A huge antitrust class-action lawsuit against the Californian electronics company is currently heard in court. The tech giant is accused of intentionally deleting music not purchased from iTunes from users’ iPods a few years ago. A billion-dollar antitrust suit against the company for abuse of its iTunes Music Store dominance is developing in the US District Court in Oakland, California. The attorneys representing the plaintiffs claim that Apple scanned for music not purchased from iTunes and, if such was found, forced a factory reset of the iPod.

Indeed, it turned out that the users who tried to sync and update an iPod with music from the Apple rivals, including Amazon or 7Digital, faced a message about the error with their iPod. The text of the message was saying that that error could only be solved by a factory restore via iTunes. The latter completely wiped the iPod. Music bought from iTunes was restored on the iPod, but music from rival services wouldn’t. The tech giant for some reason decided to not disclose the problem to the users.

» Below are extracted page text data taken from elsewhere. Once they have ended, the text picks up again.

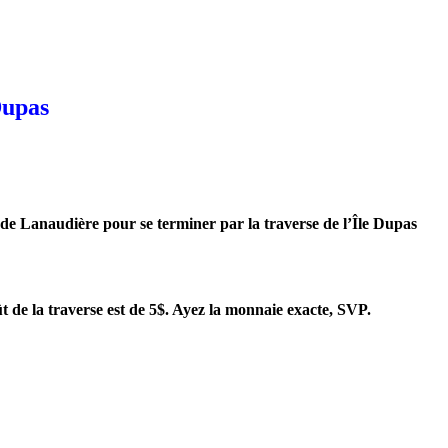
Dupas
 de Lanaudière pour se terminer par la traverse de l’Île Dupas
de la traverse est de 5$. Ayez la monnaie exacte, SVP.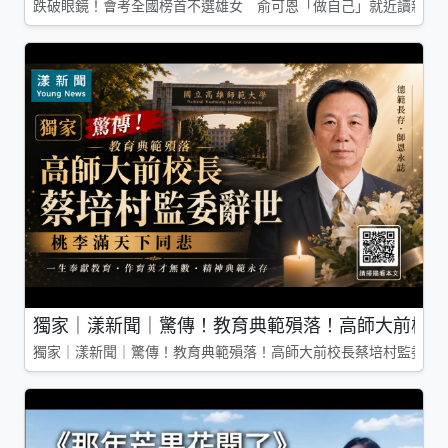
跌破眼鏡！會考全國榜首不選雄女 俞可恩「做自己」就近讀新莊
獨家｜漾新聞｜驚傳！教育典範殞落！高師大前校長
獨家｜漾新聞｜驚傳！教育典範殞落！高師大前校長蔡培村監委辭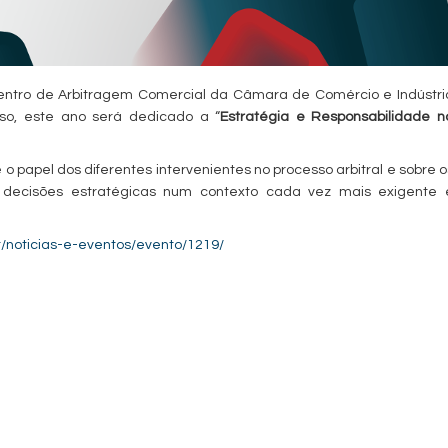
 Centro de Arbitragem Comercial da Câmara de Comércio e Indústri
so, este ano será dedicado a “
Estratégia e Responsabilidade n
o papel dos diferentes intervenientes no processo arbitral e sobre o
 decisões estratégicas num contexto cada vez mais exigente 
t/noticias-e-eventos/evento/1219/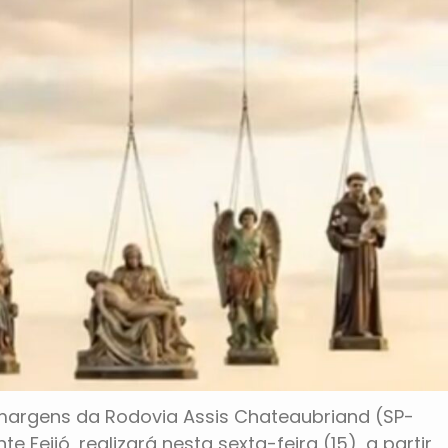
margens da Rodovia Assis Chateaubriand (SP-
e Feijó, realizará nesta sexta-feira (15), a partir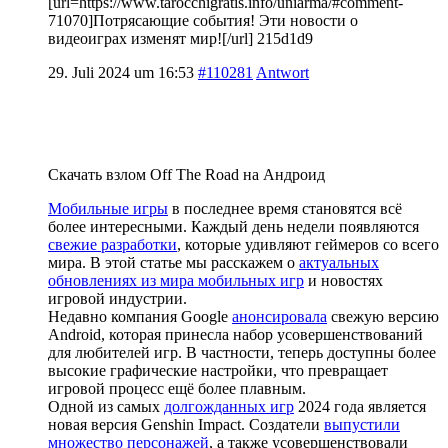
[url=https://www.tarocchigratis.info/uniarma/#comment-
71070]Потрясающие события! Эти новости о
видеоиграх изменят мир![/url] 215d1d9
29. Juli 2024 um 16:53
#110281
Antwort
Скачать взлом Off The Road на Андроид
Мобильные игры
в последнее время становятся всё
более интересными. Каждый день недели появляются
свежие разработки
, которые удивляют геймеров со всего
мира. В этой статье мы расскажем о
актуальных
обновлениях из мира мобильных игр
и новостях
игровой индустрии.
Недавно компания Google
анонсировала
свежую версию
Android, которая принесла набор усовершенствований
для любителей игр. В частности, теперь доступны более
высокие графические настройки, что превращает
игровой процесс ещё более плавным.
Одной из самых
долгожданных игр
2024 года является
новая версия Genshin Impact. Создатели
выпустили
множество персонажей
, а также усовершенствовали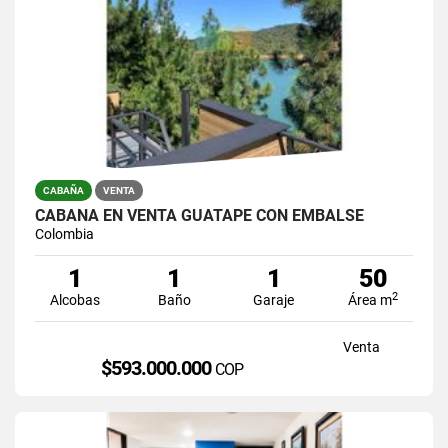
CABAÑA
VENTA
CABAÑA EN VENTA GUATAPE CON EMBALSE
Colombia
1
1
1
50
2
Alcobas
Baño
Garaje
Área m
Venta
$593.000.000
COP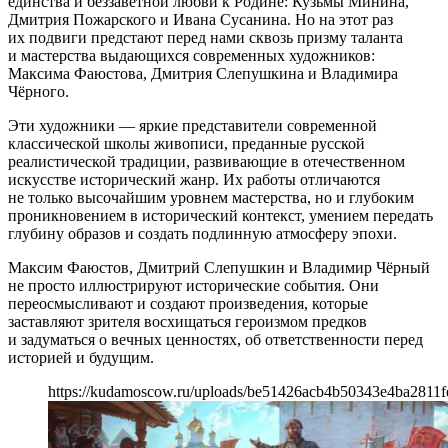
единства и беззаветной любви к Родине: Кузьмы Минина,
Дмитрия Пожарского и Ивана Сусанина. Но на этот раз
их подвиги предстают перед нами сквозь призму таланта
и мастерства выдающихся современных художников:
Максима Фаюстова, Дмитрия Слепушкина и Владимира
Чёрного.
Эти художники — яркие представители современной
классической школы живописи, преданные русской
реалистической традиции, развивающие в отечественном
искусстве исторический жанр. Их работы отличаются
не только высочайшим уровнем мастерства, но и глубоким
проникновением в исторический контекст, умением передать
глубину образов и создать подлинную атмосферу эпохи.
Максим Фаюстов, Дмитрий Слепушкин и Владимир Чёрный
не просто иллюстрируют исторические события. Они
переосмысливают и создают произведения, которые
заставляют зрителя восхищаться героизмом предков
и задуматься о вечных ценностях, об ответственности перед
историей и будущим.
https://kudamoscow.ru/uploads/be51426acb4b50343e4ba2811f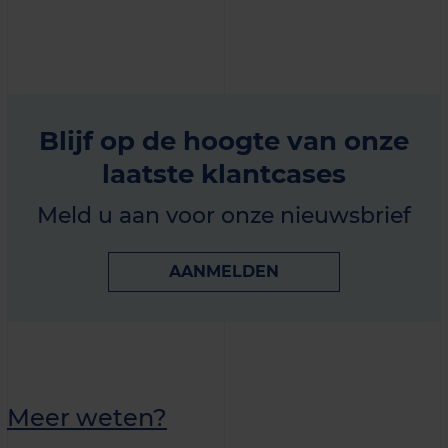
Blijf op de hoogte van onze
laatste klantcases
Meld u aan voor onze nieuwsbrief
AANMELDEN
Meer weten?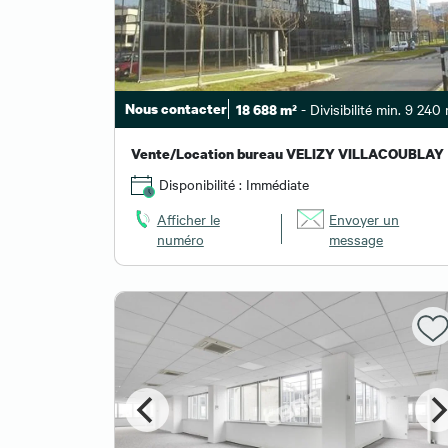
Nous contacter
- Divisibilité min. 9 240 
18 688 m²
Vente/Location bureau VELIZY VILLACOUBLAY
Disponibilité : Immédiate
Afficher le
Envoyer un
numéro
message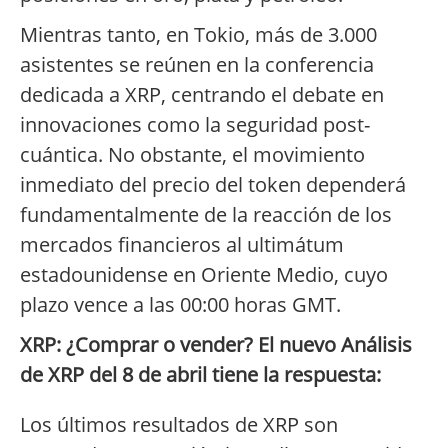
Mientras tanto, en Tokio, más de 3.000
asistentes se reúnen en la conferencia
dedicada a XRP, centrando el debate en
innovaciones como la seguridad post-
cuántica. No obstante, el movimiento
inmediato del precio del token dependerá
fundamentalmente de la reacción de los
mercados financieros al ultimátum
estadounidense en Oriente Medio, cuyo
plazo vence a las 00:00 horas GMT.
XRP: ¿Comprar o vender? El nuevo Análisis
de XRP del 8 de abril tiene la respuesta:
Los últimos resultados de XRP son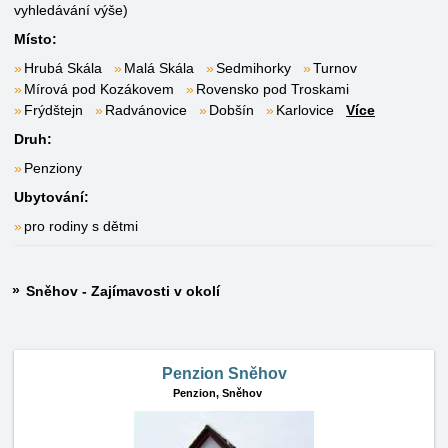
vyhledávání výše)
Místo:
Hrubá Skála
Malá Skála
Sedmihorky
Turnov
Mírová pod Kozákovem
Rovensko pod Troskami
Frýdštejn
Radvánovice
Dobšín
Karlovice
Více
Druh:
Penziony
Ubytování:
pro rodiny s dětmi
Sněhov - Zajímavosti v okolí
Penzion Sněhov
Penzion,
Sněhov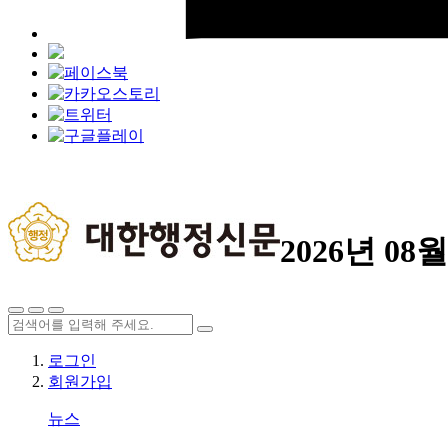
2026년 08월
로그인
회원가입
뉴스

In respond, Apple security director argued that the music from the rival services was deleted for security reasons. The company also claimed that hackers including Jon Lech Johansen (aka “DVD Jon”) and software such as the digital rights management removal tool Requiem had made the company extremely paranoid. Even Steve Jobs wrote at the time that someone was “breaking into their house”.

Apple claimed that between 2007 and 2009, their system was “totally hacked”, and the company had to delete music for security reasons. Finally, Apple said it didn’t need to give iPod users too much information in order to not confuse them. No more comments on the issue were received from the tech giant thus far.